Notably, Assam, which leads in smart metering, saw around Rs 2 billion saved by consumers over the six-month period from April to September in FY 2025, with 17 per cent less consumption noted on prepaid meters compared to the corresponding period of FY 2024 on postpaid meters. In Madhya Pradesh, where around 68,729 meters have been installed, savings of almost Rs 2.91 billion per year were achieved with smart meters on non-agricultural feeders.
Issues and challenges
A major challenge has been the delay in the implementation of works at the field level, coupled with non-adherence to certain pre-qualification parameters by select states. These issues adversely impacted the annual evaluation process and, consequently, the disbursal and utilisation of funds. There have also been delays in awarding works due to prolonged price negotiations, low bidder participation in specific regions, and the formulation of direct debit facilities for smart metering projects.
Some states in the north-eastern region face unique challenges due to their geographic terrain, supply chain constraints, shortage of skilled manpower, etc. Additionally, there has been consumer resistance in certain regions regarding the roll-out of prepaid smart meters.
There have also been state-level challenges due to difficulties in the implementation of standard operating procedures in the transition from post-paid to prepaid metering.

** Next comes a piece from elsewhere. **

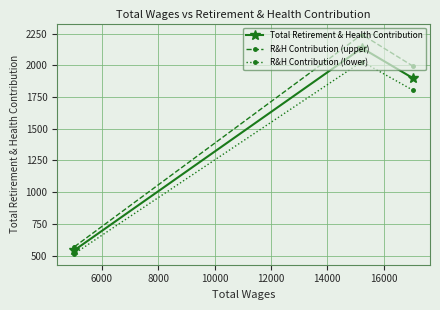

What is the value of the Total Retirement & Health Contribution point at the 2nd from the left?

2136.0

These include challenges in the deployment of check meters and arrear recovery mechanisms, as well as the development of new incentive or rebate frameworks.

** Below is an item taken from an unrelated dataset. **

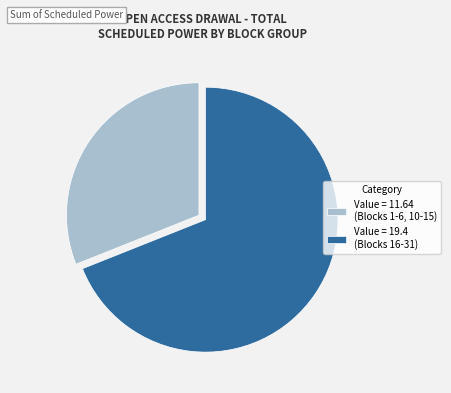

What is the ratio of the value at Value = 19.4 (Blocks 16-31) to the value at Value = 11.64 (Blocks 1-6, 10-15)?

2.2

Further, concerns related to data privacy and cybersecurity have been a significant challenge. With the rapid implementation of smart metering, interoperability and vendor lock-in are emerging as critical concerns for discoms.
Key priorities and plans
In the next 6-12 months, the RDSS will focus on debottlenecking priorities through a targeted approach. Action plans will be developed to align the progress of the scheme with established timelines and targets, as outlined in the guidelines. The annual evaluation process is also being streamlined to optimise the fund disbursal mechanism. This involves the periodic monitoring of the PQ and results evaluation framework parameters for states. Timely evaluations will be conducted for all eligible states to ensure a smooth and timely flow of resources.
Additionally, an impact assessment will be conducted to recognise and celebrate early wins under the RDSS. This will help identify best practices and share success stories and learnings. States facing challenges in implementation will receive tailored support through workshops and field visits, enabling them to overcome barriers and accelerate progress.
Technology tools such as the RDSS portal and the National Feeder Monitoring System will be utilised to streamline processes, including data collection, monitoring, evaluation, gap identification and document verification. Consumer engagement will be a priority, particularly in addressing resistance to smart metering projects. Another focus will be on ensuring that cybersecurity and interoperability protocols are established and put in place to address any existing gaps and prepare for potential challenges associated with smart metering and other technological solutions.
Overall, these efforts collectively aim to enhance the efficiency, impact and sustainability of the RDSS, ensuring that progress remains aligned with its objectives and timelines.